> [Problem to solve] Write out everything from the line containing "Publications: research articles, overview" down to the line containing "Edward Elgar Publishing.", replacing "Encyclopaedia" with "Encyclopedia" and keeping every other word unchanged.

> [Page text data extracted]
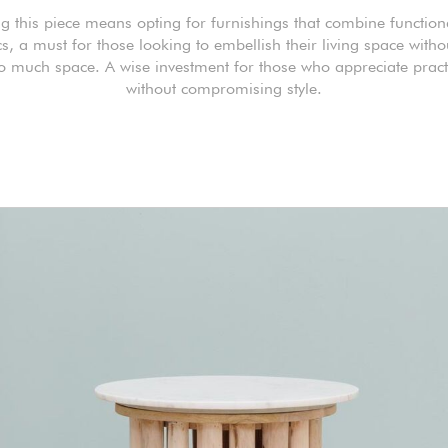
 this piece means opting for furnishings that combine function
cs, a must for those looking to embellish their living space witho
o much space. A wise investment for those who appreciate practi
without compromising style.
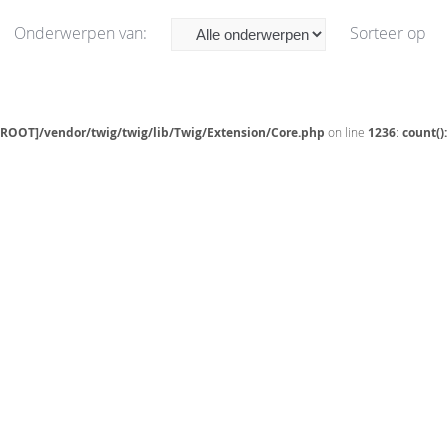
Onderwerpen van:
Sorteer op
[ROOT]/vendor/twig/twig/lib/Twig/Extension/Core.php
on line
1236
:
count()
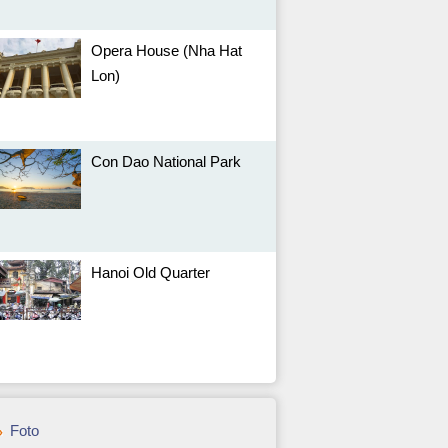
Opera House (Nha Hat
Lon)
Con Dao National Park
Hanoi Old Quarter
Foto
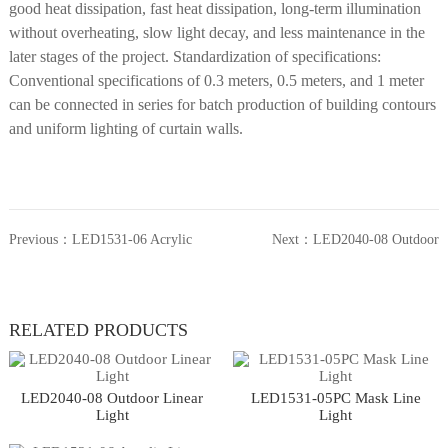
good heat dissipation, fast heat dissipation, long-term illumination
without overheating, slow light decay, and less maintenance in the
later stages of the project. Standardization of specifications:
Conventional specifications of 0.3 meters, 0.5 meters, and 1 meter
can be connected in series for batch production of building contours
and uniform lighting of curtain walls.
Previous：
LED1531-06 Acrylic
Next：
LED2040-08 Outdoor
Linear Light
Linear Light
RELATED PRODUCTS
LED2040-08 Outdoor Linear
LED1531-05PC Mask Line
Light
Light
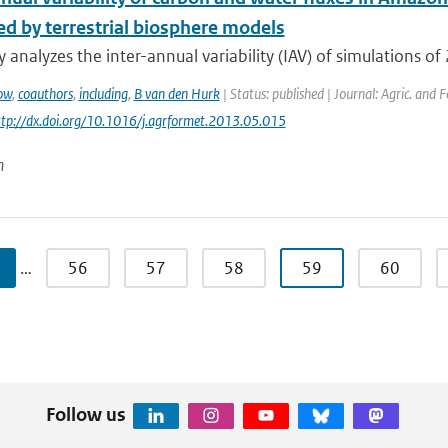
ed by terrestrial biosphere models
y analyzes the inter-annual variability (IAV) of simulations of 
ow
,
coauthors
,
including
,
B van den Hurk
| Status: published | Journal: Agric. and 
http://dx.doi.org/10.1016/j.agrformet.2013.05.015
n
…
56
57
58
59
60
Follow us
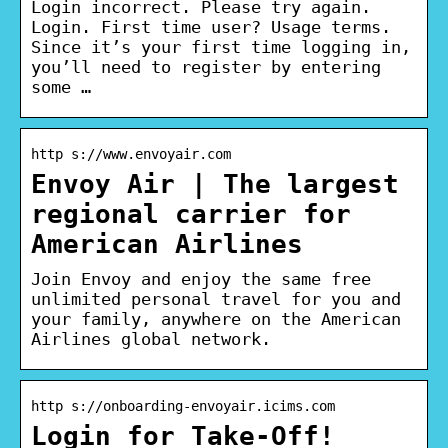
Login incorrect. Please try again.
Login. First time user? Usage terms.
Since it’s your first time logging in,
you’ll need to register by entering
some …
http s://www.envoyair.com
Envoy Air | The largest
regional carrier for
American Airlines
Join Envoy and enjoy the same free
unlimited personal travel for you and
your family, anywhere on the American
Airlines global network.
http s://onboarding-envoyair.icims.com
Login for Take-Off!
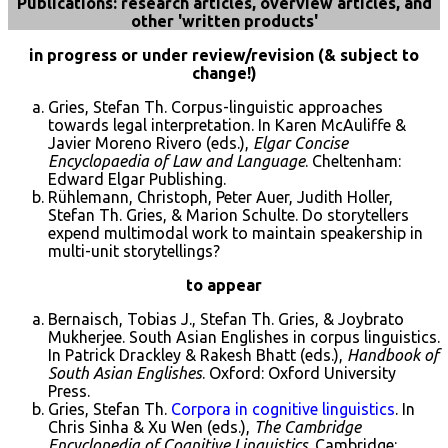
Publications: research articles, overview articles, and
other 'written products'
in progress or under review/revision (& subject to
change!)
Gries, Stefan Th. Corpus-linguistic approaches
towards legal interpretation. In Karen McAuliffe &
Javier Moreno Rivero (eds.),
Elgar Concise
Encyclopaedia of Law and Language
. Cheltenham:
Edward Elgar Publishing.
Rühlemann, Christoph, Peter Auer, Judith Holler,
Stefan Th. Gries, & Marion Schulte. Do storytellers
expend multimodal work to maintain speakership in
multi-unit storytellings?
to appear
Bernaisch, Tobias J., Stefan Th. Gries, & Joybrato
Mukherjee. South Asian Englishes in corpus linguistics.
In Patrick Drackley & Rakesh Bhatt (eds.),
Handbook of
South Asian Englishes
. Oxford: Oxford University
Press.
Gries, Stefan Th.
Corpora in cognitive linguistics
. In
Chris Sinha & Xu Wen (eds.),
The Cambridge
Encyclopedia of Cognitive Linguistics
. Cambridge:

--

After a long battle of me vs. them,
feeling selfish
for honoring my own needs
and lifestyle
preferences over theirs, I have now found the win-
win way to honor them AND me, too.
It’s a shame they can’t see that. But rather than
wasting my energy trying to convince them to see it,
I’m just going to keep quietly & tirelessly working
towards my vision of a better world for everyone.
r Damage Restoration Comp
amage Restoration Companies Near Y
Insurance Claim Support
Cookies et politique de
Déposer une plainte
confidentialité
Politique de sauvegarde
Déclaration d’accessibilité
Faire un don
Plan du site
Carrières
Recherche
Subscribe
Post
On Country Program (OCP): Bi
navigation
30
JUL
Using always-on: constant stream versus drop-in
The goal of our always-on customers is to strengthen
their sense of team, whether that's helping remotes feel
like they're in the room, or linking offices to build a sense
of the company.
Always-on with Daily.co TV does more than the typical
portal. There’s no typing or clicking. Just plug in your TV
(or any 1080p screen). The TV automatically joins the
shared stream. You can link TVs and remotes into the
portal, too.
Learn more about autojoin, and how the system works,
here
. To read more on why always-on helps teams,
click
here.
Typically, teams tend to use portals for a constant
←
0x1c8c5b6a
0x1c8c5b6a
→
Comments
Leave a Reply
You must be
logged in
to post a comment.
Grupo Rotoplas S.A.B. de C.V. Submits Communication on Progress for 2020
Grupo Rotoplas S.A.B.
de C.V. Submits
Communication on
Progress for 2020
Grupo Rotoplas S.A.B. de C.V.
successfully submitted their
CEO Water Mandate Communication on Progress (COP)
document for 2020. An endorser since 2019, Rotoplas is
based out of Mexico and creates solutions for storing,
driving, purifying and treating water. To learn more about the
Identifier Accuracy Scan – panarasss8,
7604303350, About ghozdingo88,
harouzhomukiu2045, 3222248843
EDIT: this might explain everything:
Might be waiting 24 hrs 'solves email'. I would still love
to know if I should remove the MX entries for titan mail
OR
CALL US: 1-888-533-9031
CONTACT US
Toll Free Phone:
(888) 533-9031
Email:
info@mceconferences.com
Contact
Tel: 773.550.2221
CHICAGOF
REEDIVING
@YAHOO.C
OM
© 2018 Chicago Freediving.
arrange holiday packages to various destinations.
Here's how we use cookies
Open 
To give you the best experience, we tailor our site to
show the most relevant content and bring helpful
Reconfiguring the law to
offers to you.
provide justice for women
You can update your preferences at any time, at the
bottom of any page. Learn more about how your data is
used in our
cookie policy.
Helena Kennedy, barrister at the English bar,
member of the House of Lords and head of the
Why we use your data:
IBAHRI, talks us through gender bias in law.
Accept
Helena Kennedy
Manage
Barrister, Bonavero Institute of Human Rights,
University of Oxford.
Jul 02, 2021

> [Result of the task]
Publications: research articles, overview articles, and
other 'written products'
in progress or under review/revision (& subject to
change!)
Gries, Stefan Th. Corpus-linguistic approaches
towards legal interpretation. In Karen McAuliffe &
Javier Moreno Rivero (eds.),
Elgar Concise
Encyclopedia of Law and Language
. Cheltenham:
Edward Elgar Publishing.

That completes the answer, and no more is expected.